## Exercise prompt
Only lines holding "turned" are wanted; copy each of them from the records below.

======== Records supplied

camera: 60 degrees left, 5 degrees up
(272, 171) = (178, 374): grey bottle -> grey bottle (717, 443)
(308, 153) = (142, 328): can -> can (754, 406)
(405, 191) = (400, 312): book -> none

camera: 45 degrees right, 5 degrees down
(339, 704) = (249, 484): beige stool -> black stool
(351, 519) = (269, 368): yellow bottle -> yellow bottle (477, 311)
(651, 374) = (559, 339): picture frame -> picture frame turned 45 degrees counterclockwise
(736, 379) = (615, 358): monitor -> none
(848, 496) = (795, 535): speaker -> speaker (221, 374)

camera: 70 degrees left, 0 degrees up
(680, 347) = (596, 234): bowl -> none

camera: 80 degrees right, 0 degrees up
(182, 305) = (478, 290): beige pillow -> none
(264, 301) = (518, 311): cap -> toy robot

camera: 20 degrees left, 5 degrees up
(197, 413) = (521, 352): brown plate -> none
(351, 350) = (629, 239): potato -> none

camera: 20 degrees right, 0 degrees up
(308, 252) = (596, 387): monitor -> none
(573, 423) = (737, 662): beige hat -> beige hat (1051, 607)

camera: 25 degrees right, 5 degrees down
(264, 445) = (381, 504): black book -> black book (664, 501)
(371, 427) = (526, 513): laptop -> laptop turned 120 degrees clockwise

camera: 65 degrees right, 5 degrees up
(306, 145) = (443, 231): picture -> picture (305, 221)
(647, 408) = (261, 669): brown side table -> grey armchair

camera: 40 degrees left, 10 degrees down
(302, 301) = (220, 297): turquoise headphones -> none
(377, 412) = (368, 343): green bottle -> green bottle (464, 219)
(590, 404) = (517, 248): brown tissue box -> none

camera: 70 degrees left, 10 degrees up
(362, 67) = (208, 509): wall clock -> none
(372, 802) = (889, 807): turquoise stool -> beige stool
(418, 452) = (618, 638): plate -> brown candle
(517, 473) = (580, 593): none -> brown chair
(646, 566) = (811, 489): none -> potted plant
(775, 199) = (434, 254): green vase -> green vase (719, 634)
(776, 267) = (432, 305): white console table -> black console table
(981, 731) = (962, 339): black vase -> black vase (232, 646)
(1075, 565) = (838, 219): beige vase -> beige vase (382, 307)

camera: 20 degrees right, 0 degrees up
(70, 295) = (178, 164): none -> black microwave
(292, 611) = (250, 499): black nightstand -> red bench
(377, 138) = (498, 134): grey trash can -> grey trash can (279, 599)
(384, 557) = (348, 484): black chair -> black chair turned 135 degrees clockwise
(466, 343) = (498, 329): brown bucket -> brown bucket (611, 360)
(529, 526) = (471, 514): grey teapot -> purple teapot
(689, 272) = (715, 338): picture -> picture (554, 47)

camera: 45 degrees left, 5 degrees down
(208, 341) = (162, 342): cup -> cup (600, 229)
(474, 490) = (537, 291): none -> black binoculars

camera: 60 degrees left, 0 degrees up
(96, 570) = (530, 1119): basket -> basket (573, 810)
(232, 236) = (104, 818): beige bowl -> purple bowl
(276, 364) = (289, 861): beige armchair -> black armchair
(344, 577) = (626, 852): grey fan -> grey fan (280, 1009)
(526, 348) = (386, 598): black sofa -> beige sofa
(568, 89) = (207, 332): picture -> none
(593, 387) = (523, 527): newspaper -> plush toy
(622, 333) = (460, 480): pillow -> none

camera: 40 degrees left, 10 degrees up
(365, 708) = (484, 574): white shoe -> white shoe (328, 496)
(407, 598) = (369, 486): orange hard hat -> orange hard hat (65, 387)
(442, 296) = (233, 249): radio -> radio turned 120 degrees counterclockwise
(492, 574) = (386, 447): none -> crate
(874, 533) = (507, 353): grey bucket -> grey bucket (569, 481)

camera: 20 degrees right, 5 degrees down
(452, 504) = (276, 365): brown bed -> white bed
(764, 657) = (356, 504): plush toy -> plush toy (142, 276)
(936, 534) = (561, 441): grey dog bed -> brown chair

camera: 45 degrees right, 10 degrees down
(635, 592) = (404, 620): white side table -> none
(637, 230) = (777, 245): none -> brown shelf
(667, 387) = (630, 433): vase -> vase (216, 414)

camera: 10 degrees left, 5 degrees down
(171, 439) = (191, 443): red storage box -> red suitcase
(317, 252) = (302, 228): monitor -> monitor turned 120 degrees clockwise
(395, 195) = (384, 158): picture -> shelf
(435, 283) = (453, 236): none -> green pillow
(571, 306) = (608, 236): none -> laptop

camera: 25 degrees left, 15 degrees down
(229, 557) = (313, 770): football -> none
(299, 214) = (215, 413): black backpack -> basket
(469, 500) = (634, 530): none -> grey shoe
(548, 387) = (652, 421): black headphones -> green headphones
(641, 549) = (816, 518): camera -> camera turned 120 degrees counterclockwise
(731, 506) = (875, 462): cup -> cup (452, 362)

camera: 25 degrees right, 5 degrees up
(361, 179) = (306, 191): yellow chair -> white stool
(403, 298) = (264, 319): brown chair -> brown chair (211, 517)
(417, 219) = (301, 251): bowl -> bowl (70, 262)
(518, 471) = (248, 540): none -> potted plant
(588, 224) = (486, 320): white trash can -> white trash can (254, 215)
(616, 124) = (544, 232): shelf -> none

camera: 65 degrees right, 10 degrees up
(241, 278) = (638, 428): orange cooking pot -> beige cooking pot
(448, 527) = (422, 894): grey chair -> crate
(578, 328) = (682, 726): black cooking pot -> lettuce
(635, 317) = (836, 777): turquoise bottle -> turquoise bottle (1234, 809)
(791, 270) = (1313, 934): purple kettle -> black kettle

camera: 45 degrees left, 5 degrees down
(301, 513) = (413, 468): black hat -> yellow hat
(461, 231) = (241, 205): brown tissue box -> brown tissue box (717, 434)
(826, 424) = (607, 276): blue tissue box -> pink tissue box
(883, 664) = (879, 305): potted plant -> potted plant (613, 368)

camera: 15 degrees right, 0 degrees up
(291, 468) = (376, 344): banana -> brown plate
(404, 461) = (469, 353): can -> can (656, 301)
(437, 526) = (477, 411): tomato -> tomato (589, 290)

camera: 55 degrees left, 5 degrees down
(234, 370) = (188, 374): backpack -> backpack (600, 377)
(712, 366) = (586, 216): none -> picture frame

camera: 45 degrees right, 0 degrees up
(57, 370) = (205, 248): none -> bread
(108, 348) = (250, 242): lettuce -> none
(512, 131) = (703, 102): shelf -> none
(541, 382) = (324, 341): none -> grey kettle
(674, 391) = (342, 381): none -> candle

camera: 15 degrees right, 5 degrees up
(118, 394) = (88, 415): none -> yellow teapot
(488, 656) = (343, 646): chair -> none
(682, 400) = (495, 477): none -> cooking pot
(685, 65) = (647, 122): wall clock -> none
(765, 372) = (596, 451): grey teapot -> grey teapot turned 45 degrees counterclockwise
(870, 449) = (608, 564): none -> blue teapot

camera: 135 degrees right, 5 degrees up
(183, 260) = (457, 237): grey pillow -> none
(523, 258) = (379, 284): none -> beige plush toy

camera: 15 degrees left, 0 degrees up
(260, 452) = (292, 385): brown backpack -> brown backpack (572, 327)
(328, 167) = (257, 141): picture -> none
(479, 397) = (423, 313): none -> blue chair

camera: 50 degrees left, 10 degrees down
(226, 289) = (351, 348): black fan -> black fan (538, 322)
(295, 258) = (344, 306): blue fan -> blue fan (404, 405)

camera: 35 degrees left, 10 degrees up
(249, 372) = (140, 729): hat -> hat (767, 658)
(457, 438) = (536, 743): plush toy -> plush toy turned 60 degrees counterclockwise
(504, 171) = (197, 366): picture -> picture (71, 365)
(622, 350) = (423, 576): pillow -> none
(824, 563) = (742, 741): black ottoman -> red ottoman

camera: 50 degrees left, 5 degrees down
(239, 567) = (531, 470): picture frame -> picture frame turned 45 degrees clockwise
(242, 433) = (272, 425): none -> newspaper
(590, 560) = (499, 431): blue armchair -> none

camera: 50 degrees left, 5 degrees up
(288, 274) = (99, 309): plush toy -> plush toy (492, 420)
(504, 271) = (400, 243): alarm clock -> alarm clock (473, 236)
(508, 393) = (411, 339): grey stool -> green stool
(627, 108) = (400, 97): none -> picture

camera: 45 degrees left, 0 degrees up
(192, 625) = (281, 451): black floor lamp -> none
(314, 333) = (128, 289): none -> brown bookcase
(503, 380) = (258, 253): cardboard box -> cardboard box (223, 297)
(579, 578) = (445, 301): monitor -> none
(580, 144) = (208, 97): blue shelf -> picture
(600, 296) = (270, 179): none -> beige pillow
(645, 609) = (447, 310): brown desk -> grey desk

================

## Response
(651, 374) = (559, 339): picture frame -> picture frame turned 45 degrees counterclockwise
(371, 427) = (526, 513): laptop -> laptop turned 120 degrees clockwise
(384, 557) = (348, 484): black chair -> black chair turned 135 degrees clockwise
(442, 296) = (233, 249): radio -> radio turned 120 degrees counterclockwise
(317, 252) = (302, 228): monitor -> monitor turned 120 degrees clockwise
(641, 549) = (816, 518): camera -> camera turned 120 degrees counterclockwise
(765, 372) = (596, 451): grey teapot -> grey teapot turned 45 degrees counterclockwise
(457, 438) = (536, 743): plush toy -> plush toy turned 60 degrees counterclockwise
(239, 567) = (531, 470): picture frame -> picture frame turned 45 degrees clockwise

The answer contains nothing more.